Tuesday, November 13, 2007

Carpe Diem on CNBC's "Kudlow and Company"

Thanks to Larry Kudlow for another nice mention of Carpe Diem (this post and the graph above) on tonight's "Kudlow and Company" show on CNBC. Here is a link to the 14:38 segment titled "Goldilocks Is Golden" (go to about 13:24 for CD part).

The discussion was about how Goldman Sachs' stock price rose by 8% today (and is up by 33% since August, see chart below), in spite of the subprime mortgage crisis, partly because of the short positions that it used to successfully hedge credit risk.

I suggested during my appearance on "Kudlow and Company" last Thursday that the explosion in futures trading (35% annual growth since 2000, see chart above) has elevated hedging and risk-management to an all-time historical high, allowing many companies and investors to "hedge themselves out of diaster," as Larry Kudlow said on tonight's program.

(HT: Zied Lajnef)


3 Comments:

At 11/14/2007 9:17 AM, Anonymous Anonymous said...

So, the hedge funds managed their way out of the crisis.
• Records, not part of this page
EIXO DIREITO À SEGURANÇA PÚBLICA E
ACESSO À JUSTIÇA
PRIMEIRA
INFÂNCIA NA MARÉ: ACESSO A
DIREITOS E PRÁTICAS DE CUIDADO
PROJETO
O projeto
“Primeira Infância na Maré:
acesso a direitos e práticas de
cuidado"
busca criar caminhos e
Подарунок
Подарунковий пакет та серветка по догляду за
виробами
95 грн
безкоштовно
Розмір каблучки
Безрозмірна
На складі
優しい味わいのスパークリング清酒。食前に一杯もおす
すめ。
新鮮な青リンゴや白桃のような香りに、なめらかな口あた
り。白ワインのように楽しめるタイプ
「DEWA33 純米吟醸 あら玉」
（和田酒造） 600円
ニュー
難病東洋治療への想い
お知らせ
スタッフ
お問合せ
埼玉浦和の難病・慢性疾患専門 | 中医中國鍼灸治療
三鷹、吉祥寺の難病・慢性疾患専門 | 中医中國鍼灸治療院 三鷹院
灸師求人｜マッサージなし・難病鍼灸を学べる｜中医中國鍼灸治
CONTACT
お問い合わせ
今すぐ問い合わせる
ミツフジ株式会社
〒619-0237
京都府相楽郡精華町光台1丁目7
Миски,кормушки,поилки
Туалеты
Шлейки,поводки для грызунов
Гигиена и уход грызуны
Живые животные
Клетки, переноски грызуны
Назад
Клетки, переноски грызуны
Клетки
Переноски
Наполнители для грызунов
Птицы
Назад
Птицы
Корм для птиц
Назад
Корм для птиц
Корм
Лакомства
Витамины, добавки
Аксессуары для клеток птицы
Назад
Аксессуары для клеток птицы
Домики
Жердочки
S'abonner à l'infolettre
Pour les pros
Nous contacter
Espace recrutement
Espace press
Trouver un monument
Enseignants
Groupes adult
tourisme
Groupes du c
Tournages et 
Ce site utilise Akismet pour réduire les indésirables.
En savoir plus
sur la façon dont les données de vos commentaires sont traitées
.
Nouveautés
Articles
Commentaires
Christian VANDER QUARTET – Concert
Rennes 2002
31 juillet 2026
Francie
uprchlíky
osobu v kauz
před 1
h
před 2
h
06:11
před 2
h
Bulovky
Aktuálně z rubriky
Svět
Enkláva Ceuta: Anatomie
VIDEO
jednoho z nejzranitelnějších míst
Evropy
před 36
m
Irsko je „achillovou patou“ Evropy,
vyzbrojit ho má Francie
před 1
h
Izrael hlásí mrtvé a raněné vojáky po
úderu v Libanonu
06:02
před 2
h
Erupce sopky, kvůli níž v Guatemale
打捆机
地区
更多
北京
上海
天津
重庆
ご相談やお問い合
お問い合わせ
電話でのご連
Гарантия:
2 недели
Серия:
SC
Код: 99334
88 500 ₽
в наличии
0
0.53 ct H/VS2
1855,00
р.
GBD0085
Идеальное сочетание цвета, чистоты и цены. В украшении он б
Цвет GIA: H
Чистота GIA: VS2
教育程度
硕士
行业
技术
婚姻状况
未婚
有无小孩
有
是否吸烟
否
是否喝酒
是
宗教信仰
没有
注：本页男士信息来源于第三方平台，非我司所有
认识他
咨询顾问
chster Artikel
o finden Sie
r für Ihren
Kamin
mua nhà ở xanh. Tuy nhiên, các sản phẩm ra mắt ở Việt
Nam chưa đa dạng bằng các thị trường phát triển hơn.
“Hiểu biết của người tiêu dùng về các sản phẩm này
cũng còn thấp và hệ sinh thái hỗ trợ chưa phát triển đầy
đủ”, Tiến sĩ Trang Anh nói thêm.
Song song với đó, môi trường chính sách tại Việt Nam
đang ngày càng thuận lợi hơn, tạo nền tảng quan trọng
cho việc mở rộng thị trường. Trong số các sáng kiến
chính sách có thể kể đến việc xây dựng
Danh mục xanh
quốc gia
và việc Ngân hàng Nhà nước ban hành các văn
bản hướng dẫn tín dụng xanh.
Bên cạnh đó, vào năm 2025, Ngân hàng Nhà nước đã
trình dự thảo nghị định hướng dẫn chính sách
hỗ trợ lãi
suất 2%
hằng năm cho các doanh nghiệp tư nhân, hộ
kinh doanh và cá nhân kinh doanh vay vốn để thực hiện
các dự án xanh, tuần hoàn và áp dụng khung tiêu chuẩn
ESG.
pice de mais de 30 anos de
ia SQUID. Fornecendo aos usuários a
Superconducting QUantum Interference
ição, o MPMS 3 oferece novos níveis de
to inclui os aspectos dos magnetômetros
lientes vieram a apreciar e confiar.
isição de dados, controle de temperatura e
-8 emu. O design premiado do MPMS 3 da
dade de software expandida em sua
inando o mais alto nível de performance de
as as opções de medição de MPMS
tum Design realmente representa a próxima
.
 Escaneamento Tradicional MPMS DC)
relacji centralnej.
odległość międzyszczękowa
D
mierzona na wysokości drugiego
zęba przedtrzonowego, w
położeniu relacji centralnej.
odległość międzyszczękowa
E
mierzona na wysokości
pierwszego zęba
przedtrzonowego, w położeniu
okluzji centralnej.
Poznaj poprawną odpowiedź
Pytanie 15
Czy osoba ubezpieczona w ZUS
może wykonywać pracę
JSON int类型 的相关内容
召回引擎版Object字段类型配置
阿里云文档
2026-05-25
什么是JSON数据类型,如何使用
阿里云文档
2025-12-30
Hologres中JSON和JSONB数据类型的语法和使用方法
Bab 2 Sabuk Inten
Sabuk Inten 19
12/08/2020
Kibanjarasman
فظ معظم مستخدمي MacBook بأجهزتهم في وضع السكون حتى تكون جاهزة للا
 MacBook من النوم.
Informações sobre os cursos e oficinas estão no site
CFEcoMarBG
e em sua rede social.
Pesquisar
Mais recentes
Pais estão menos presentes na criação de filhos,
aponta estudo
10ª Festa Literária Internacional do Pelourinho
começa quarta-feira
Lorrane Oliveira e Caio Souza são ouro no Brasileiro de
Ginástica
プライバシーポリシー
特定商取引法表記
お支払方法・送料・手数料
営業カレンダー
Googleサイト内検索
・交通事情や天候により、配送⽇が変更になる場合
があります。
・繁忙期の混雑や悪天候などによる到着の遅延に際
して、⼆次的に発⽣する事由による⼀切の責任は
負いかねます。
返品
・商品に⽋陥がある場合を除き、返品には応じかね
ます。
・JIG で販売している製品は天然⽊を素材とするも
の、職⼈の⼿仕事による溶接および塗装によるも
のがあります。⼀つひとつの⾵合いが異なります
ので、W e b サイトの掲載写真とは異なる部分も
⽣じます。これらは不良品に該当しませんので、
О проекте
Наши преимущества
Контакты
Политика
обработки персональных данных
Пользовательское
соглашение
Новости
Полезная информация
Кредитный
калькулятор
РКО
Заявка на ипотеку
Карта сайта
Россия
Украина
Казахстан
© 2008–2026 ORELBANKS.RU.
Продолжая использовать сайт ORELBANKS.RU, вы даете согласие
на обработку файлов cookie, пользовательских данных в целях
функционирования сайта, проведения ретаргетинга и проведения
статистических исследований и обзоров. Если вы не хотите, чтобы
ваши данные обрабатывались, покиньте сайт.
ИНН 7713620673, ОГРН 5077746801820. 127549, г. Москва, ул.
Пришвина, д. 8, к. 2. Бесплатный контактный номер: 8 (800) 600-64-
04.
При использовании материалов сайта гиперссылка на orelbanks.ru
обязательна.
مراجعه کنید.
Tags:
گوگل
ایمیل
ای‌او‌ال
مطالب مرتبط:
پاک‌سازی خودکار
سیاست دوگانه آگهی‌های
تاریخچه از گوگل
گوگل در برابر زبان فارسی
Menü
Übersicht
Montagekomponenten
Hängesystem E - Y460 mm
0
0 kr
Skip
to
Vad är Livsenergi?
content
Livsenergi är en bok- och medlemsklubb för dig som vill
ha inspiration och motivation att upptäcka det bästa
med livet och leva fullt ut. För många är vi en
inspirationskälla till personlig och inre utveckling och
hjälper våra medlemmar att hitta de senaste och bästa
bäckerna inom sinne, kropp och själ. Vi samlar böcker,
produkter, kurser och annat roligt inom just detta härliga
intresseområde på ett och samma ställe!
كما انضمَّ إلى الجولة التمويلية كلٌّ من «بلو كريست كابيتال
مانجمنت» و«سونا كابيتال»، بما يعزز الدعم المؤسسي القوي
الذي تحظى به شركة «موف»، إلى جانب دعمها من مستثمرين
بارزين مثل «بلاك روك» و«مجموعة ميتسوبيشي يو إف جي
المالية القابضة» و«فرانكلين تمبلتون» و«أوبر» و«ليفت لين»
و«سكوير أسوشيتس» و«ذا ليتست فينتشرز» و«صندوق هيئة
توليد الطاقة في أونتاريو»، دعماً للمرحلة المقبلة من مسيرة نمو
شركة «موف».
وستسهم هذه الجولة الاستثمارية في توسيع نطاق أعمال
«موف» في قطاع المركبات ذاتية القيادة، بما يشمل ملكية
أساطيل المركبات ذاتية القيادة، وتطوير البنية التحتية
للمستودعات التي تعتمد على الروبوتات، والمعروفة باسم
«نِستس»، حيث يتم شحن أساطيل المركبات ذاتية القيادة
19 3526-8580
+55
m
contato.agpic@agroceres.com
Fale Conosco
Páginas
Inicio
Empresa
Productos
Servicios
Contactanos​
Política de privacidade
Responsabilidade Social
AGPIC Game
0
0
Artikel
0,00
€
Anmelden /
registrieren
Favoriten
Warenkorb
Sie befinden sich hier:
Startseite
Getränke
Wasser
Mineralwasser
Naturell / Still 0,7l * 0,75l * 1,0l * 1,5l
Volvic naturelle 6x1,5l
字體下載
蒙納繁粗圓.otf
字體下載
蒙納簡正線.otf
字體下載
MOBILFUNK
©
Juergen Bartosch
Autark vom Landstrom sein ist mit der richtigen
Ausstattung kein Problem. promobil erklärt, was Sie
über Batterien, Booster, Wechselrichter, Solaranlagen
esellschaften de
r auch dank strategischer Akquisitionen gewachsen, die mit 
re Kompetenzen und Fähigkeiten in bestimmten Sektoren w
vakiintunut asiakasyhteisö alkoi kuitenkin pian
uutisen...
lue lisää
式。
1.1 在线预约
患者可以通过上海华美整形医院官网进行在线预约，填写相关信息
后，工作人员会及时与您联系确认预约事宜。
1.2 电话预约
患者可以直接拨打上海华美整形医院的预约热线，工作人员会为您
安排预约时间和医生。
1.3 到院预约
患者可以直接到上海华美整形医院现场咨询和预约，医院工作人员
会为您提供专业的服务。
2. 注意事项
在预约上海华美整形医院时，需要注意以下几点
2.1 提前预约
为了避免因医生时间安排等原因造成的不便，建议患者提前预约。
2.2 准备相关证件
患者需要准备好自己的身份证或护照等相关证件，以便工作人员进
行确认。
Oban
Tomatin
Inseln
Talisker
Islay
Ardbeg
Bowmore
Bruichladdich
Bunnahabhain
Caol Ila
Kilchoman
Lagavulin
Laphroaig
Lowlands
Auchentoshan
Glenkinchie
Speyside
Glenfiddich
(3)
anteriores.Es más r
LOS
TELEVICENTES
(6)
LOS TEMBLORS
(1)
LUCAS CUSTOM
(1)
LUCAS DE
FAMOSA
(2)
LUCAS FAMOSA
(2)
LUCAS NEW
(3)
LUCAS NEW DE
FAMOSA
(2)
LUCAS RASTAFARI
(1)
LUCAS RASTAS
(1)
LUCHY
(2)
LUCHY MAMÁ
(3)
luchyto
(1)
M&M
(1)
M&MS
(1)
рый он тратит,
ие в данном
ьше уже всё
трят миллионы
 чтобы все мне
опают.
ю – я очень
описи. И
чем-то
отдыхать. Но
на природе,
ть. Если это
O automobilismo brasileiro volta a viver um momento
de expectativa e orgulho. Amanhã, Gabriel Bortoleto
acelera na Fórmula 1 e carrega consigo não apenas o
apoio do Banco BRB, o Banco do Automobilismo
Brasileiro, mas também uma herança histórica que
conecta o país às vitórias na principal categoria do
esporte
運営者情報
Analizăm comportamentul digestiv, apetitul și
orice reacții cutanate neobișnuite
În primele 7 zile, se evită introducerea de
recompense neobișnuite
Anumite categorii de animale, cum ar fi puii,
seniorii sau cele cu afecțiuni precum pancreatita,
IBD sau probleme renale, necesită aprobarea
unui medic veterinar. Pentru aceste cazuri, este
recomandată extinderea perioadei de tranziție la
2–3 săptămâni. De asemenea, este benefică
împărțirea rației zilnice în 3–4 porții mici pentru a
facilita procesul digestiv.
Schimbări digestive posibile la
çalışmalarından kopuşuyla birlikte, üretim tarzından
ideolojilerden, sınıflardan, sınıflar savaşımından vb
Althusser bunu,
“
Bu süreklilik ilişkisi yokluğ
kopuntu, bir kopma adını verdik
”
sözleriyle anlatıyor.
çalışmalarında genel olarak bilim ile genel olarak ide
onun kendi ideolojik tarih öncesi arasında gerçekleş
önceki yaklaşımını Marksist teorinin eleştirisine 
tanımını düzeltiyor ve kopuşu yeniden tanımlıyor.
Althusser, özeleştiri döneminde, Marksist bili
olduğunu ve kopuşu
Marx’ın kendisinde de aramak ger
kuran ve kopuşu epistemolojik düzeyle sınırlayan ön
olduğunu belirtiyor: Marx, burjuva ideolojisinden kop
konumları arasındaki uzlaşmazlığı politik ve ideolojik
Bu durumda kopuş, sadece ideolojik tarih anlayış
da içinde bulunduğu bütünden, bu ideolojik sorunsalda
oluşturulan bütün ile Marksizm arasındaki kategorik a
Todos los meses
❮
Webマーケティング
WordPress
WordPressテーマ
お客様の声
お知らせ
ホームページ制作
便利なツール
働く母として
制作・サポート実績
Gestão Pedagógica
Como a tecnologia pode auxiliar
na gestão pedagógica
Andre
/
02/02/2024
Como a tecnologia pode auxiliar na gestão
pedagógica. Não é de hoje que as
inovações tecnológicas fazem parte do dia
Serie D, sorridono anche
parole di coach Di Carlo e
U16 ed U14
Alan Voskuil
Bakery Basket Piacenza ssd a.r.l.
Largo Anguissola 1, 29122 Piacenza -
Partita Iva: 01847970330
Who was on the buying end of their short-selling strategy? You make it sound as if the losses have evaporated into thin air!

 
At 11/14/2007 10:39 AM, Anonymous Anonymous said...

There are a lot of people in the derivative markets that have definetely not hedged themselves away from disaster. In fact, many of these new financial instruments have only contributed to the moral hazard prevalent in today's markets. As Minsky said: "stability is unstable". A lesson that many are learning now.

 
At 11/14/2007 11:14 AM, Blogger Mark J. Perry said...

How about this analogy: Suppose we have a large area affected by a major flood, earthquake, fire or tornado. Wouldn't that local economy be better off with market-priced property insurance than a similar area that didn't have insurance?

Point: Insurance markets and derivatives don't reduce the total, overall amount risk in the economy. But they do allow effective risk-management instruments that help protect the overall economy from shocks and risks, resulting in an economy that operates more efficienty, can perform at a higher level, grow at a faster rate and be better insulated against recessions?